The United States and the United Kingdom initiated negotiations with a draft trade agreement. For President Trump, it was more than policy; it was a statement, his first significant accord since imposing sweeping tariffs earlier in the year. Wall Street responded with enthusiasm: the Dow surged 254 points, the S&P 500 climbed 0.58%, and the Nasdaq soared nearly 1%.
Behind these numbers were stories. Tech stocks rallied as export restrictions on semiconductors eased, offering a reprieve to an industry accustomed to geopolitical headwinds. Boeing’s shares took flight on whispers of a substantial aircraft deal, signaling confidence in the aerospace sector.
Yet, the optimism was tempered by global tensions. The European Union threatened retaliatory tariffs worth €95 billion, a counterpunch in the ongoing trade skirmishes. In South Asia, the situation escalated dramatically: India’s significant airstrike in Kashmir prompted Pakistan to vow retaliation, adding a layer of geopolitical risk to the markets. The Guardian
Commodities reflected the uncertainty. Oil prices jumped over 3%, gold held steady, and Bitcoin briefly surpassed the $100,000 mark—a testament to the market’s search for safe havens and speculative opportunities alike. Back home, the ASX was poised for a modest uptick, mirroring the cautious optimism abroad.
In the corporate realm, Macquarie Group Limited reported a net profit of A$3.72 billion for FY25, marking a 5% increase year-over-year. The second half of the year saw earnings rise by 30% compared to the first half. The company declared a full-year dividend of A$6.50 (35% franked), with the final dividend increased to A$3.90 per share. Return on equity improved to 11.2%. While the Commodities and Global Markets division faced a 12% decline due to subdued commodity hedging activity, Macquarie Asset Management and Banking and Financial Services delivered robust performances, contributing to a net operating income of A$17.2 billion. Assets under management remained stable at A$941 billion, and the firm maintained a healthy capital surplus of A$9.5 billion, with a CET1 ratio of 12.8%. Notably, 66% of total revenue was generated from international operations. Macquarie also extended its on-market share buyback program to A$2 billion, underscoring its commitment to disciplined capital deployment across global platforms.

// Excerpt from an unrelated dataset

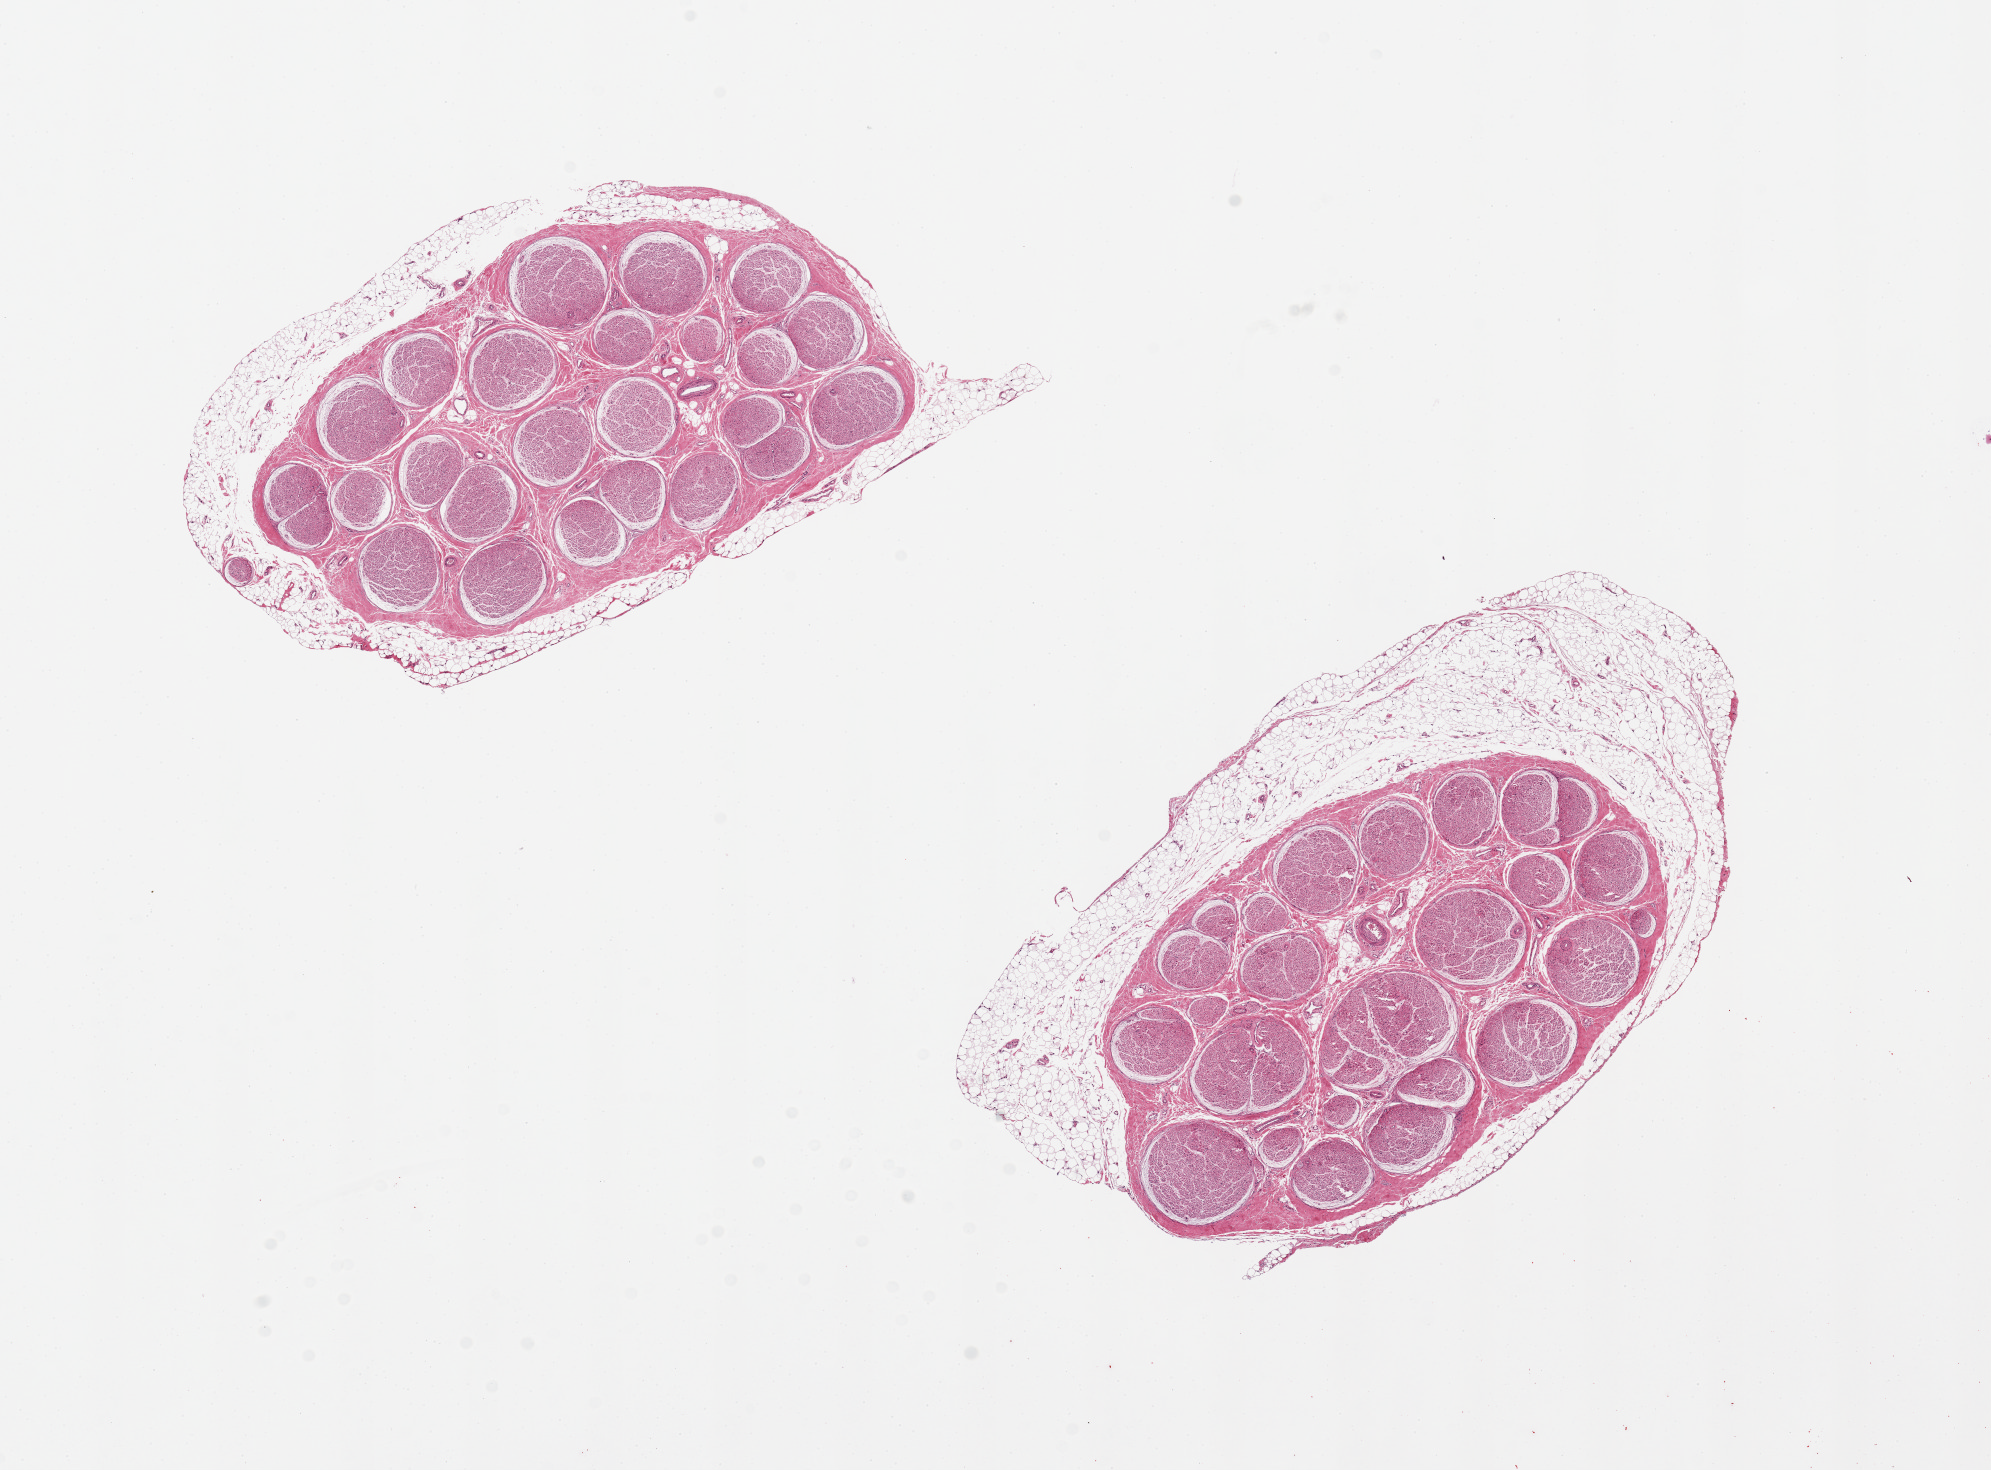
Whole-slide image, H&E stain, shown as a low-resolution overview of the whole scanned area (about 15.8 x 11.6 mm, from a 20x scan). PAXgene-fixed, paraffin-embedded tissue. Section of tibial nerve (target tissue). Tissue donor sample. Donor: male.
Review note (as recorded): 2 pieces, each with a rim of adipose tissue, up to 1.4mm in thickness on one. Fat comprises ~15% of one piece and ~35% of the other.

News Corporation reported Q3 FY2025 sales of US$2.01 billion, a 1% increase from the previous year. Net income from ongoing operations rose 67% to US$107 million. Digital Real Estate Services, including REA Group, Book Publishing, and Dow Jones, were significant contributors to a 12% increase in total segment EBITDA, reaching US$290 million. Dow Jones revenue grew by 6%, driven by subscription growth and demand for expert information services. REA Group also reported a 6% revenue increase, buoyed by strong residential market performance. In April, News Corp finalized the sale of Foxtel to DAZN, receiving cash and a 6% equity stake in return. Proceeds from the transaction were utilized to strengthen the balance sheet and repay shareholder loans. While news media revenue declined by 8% due to weaker advertising sales, book publishing experienced modest growth. As of March 31, free cash flow for the nine months reached US$539 million. CEO Robert Thomson highlighted asset realignment, cost control, and ongoing digital development as key performance drivers.
QBE Insurance Group reported an 8% increase in gross written premiums for Q1 2025. The company reaffirmed its full-year guidance for mid-single-digit growth and an overall operating ratio of approximately 92.5%. Year-to-date, QBE has absorbed around $420 million in catastrophe claims, including exposures from the Los Angeles wildfires, Queensland flooding, and Cyclone Alfred. A cautiously positioned investment portfolio and favorable interest rates contributed to approximately $350 million in investment income for the quarter. For FY2024, QBE reported a 31% increase in statutory net profit, totaling US$1.779 billion, and declared a record full-year dividend of A¢87 per share. The company noted efficiency improvements across its operations, particularly in North America, and continued progress on strategic initiatives such as portfolio optimization and the implementation of AI-driven underwriting tools. Sustainability remained a priority, with QBE launching new community resilience projects through the QBE Foundation and surpassing its targets for women in leadership roles.